PROMPT: Filter these entries, keeping only lines that hold the word "method".

-------- DATA FOR THIS TASK --------

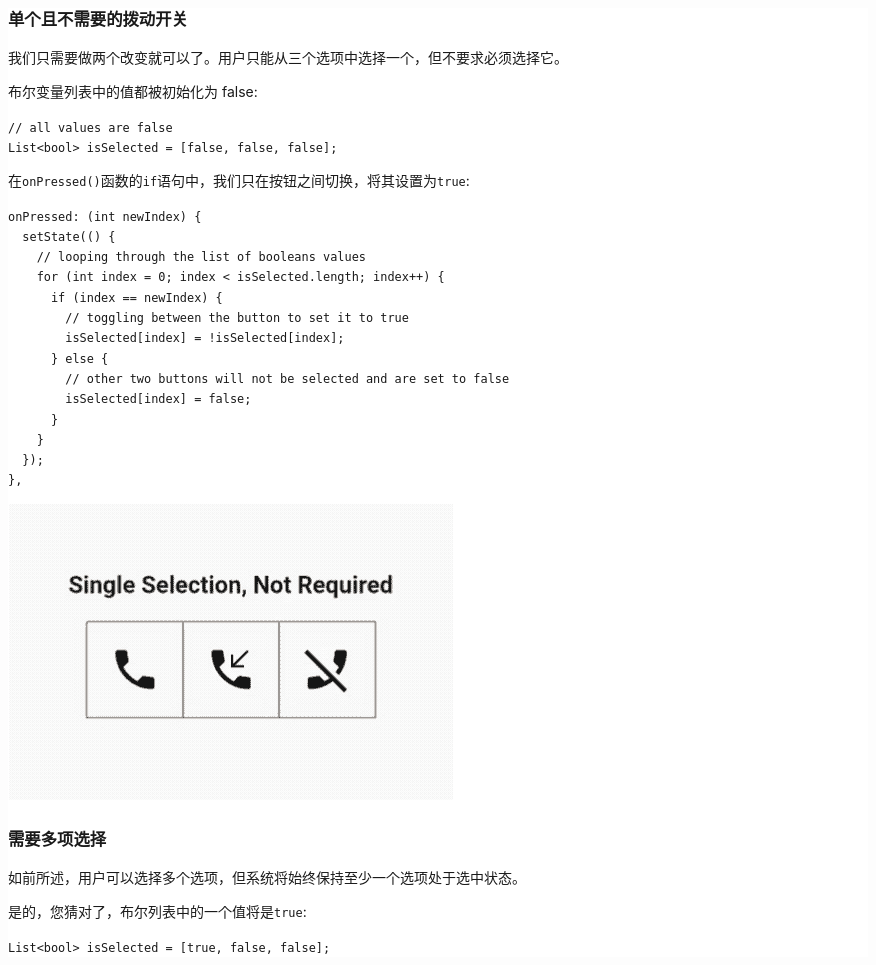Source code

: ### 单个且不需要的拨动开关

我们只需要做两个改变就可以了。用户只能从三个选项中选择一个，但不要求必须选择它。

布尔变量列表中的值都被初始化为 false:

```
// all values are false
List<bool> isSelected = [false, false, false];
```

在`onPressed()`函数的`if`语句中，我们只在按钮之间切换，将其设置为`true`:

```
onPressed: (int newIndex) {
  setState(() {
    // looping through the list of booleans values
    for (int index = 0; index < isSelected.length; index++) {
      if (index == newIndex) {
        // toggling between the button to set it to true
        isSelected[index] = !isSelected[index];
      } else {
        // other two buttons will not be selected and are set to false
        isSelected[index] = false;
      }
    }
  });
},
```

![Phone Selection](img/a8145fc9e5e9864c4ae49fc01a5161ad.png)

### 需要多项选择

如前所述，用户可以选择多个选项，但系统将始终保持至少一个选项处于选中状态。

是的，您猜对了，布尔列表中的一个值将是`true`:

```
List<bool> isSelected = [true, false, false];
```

--------
-------- DATA FOR THIS TASK --------

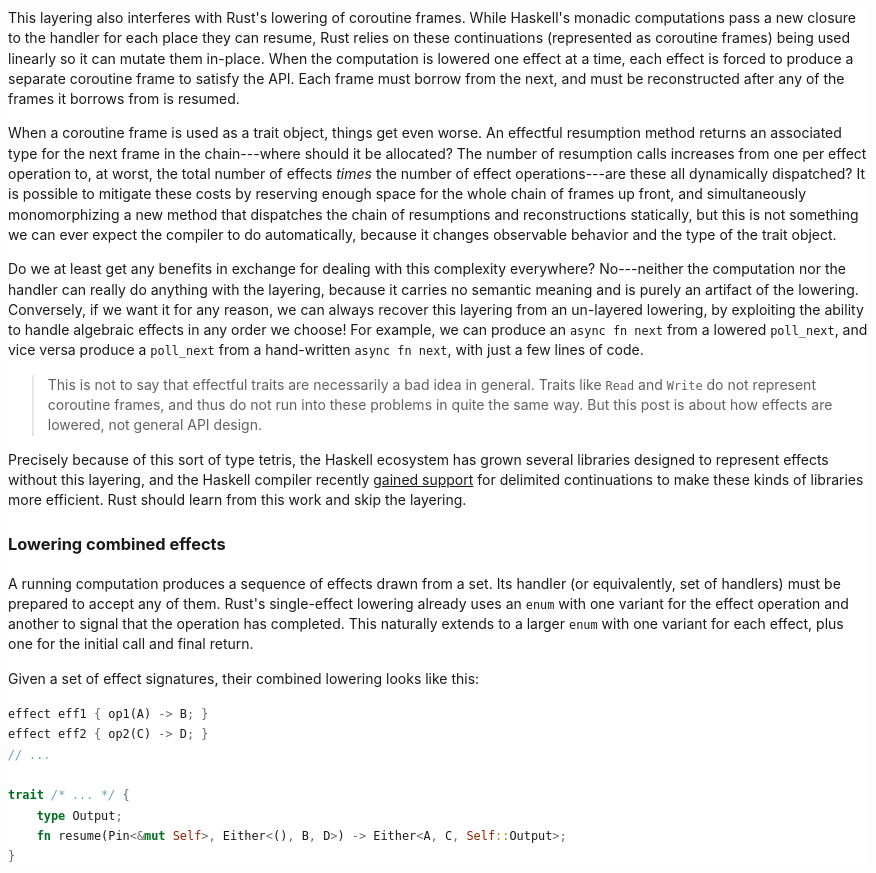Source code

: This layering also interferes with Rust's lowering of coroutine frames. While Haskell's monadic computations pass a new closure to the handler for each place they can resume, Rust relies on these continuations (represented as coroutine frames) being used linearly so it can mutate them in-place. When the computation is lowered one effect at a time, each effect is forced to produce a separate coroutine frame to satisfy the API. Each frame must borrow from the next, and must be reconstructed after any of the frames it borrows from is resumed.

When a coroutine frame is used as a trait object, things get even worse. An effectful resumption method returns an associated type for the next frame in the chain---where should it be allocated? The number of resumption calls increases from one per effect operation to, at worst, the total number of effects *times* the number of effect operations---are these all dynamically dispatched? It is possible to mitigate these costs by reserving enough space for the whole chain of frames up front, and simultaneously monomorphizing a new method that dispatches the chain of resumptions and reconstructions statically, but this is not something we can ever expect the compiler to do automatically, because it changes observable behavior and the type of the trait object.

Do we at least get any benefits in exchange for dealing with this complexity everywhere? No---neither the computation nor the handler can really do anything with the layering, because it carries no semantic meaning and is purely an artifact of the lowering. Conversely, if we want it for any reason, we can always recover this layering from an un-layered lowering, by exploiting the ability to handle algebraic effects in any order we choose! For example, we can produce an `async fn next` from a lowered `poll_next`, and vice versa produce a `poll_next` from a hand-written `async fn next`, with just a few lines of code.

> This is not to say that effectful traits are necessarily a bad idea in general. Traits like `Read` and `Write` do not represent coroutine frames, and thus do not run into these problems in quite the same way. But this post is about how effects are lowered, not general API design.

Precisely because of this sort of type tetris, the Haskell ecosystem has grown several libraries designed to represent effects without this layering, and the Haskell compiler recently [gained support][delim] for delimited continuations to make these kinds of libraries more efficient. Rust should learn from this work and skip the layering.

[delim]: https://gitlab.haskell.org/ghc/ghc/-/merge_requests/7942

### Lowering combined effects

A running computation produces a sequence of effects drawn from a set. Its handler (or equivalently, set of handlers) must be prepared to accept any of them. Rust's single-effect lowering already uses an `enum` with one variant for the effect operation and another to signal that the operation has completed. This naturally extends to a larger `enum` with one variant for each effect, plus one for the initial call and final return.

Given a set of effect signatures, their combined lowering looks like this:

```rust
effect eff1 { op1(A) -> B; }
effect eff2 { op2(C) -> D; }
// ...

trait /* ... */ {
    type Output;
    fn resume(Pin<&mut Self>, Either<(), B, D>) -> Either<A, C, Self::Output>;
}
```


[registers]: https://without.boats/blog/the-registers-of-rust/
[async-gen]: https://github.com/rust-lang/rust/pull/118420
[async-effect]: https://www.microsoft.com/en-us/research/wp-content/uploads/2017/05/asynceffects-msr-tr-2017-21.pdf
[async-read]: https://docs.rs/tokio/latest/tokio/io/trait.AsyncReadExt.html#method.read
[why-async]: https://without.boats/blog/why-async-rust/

--------

ANSWER BELOW:
When a coroutine frame is used as a trait object, things get even worse. An effectful resumption method returns an associated type for the next frame in the chain---where should it be allocated? The number of resumption calls increases from one per effect operation to, at worst, the total number of effects *times* the number of effect operations---are these all dynamically dispatched? It is possible to mitigate these costs by reserving enough space for the whole chain of frames up front, and simultaneously monomorphizing a new method that dispatches the chain of resumptions and reconstructions statically, but this is not something we can ever expect the compiler to do automatically, because it changes observable behavior and the type of the trait object.
[async-read]: https://docs.rs/tokio/latest/tokio/io/trait.AsyncReadExt.html#method.read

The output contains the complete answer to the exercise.